Мы рассекаем толпу, которая приветливо улыбается или здоровается с Мироном, как корабль — тяжелые волны океана, пока не добираемся до кухни.
— Мам, что здесь происходит? — сердито интересуется Мирон у Галины, которая стоит у кухонного островка с бокалом вина в руке.
— Мироша, Любочка! — воскликнув, она бросает короткий настороженный взгляд на наши сплетенные руки, но быстро делает вид, что это ничего не значит, и широко улыбается. — Наконец-то вы пришли! Здорово я придумала, да? Просто мне подумалось, не принимай на свой счет, дорогая, — смотрит она на меня, — что я не хочу стать такой же консервативной и черствой, как наша сегодняшняя гостья. А еще в нашем доме так давно не звучало юного смеха. Марина, голубка моя, — взмахивает она свободной рукой девушке и приобнимает ее за талию, когда та подходит. — Твоя подруга, Мирон, просто волшебница. Организовала все в короткие сроки, а мне оставалось лишь заказать напитки и угощения, — весело подмигивает она в конце.

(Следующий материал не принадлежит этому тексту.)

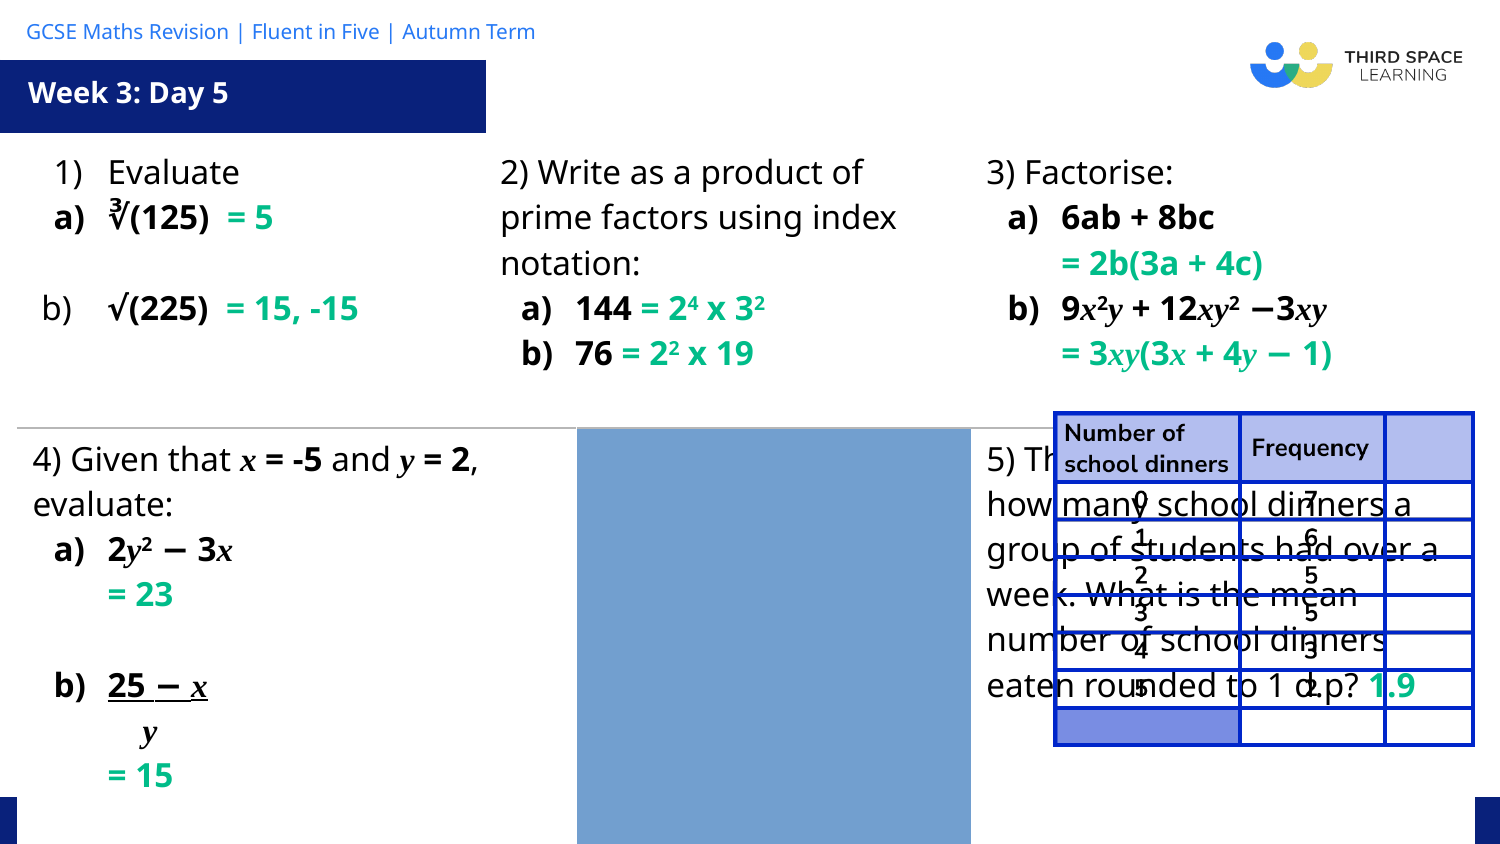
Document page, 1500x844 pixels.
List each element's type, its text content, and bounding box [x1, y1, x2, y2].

table_header 2) Write as a product of prime factors using index notation: 144 = 24 x 32 76 = 22 x 19 [486, 142, 971, 427]
table_header 3) Factorise: 6ab + 8bc = 2b(3a + 4c) 9x2y + 12xy2 −3xy = 3xy(3x + 4y − 1) [972, 142, 1474, 427]
text_box Week 3: Day 5 [13, 59, 383, 125]
table_cell 4) Given that x = -5 and y = 2, evaluate: 2y2 − 3x = 23 25 − x y = 15 [19, 429, 576, 844]
table_cell 5) The frequency table shows how many school dinners a group of students had over a week. What is the mean number of school dinners eaten rounded to 1 d.p? 1.9 [972, 429, 1474, 844]
picture [1053, 411, 1475, 747]
table_header Evaluate ∛(125) = 5 b) √(225) = 15, -15 [19, 142, 484, 427]
picture [1250, 33, 1465, 99]
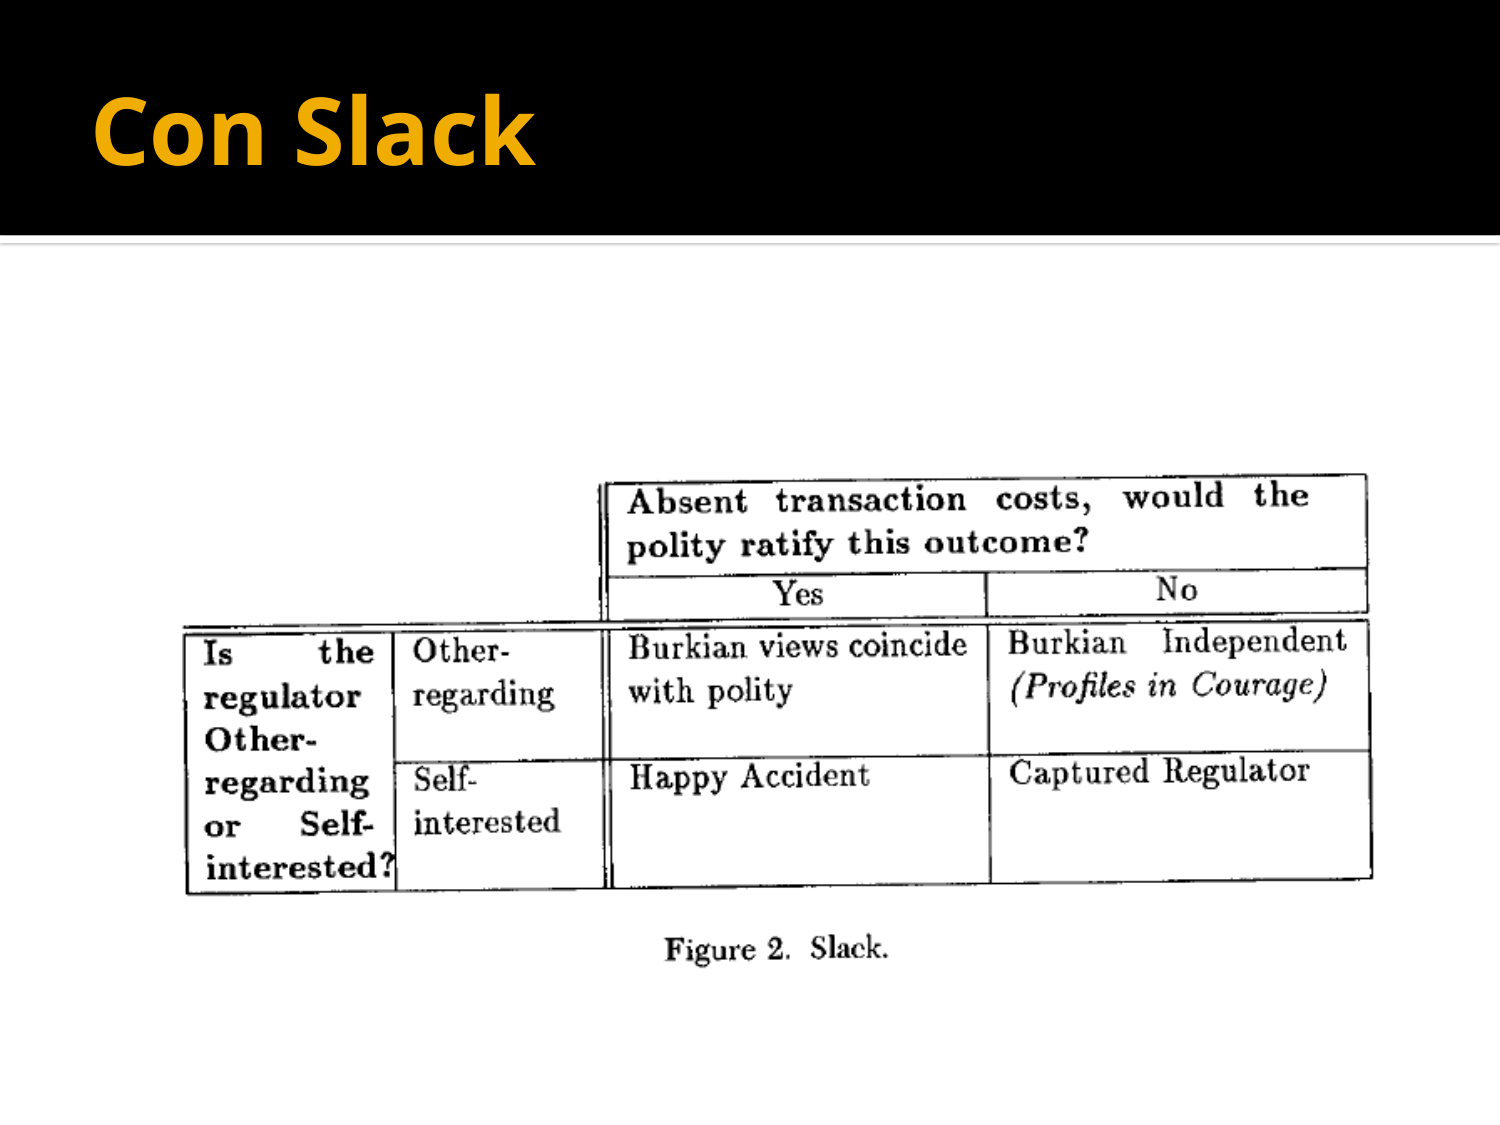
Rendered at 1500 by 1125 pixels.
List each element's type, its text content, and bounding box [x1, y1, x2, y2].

title Con Slack [75, 25, 1425, 231]
picture [99, 427, 1422, 1025]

Мирон, уже давно поджимавший губы, бросает короткий и, кажется, недовольный взгляд на Марину, а затем спрашивает у матери:
— А Андрей где?
— Наверху. Вместе с Никитой. Я тоже скоро вас покину, — почти поет она и вновь подмигивает. — Чтобы не мешать.
— Очень любезно с твоей стороны, — бурчит Мирон и разворачивает нас обратно.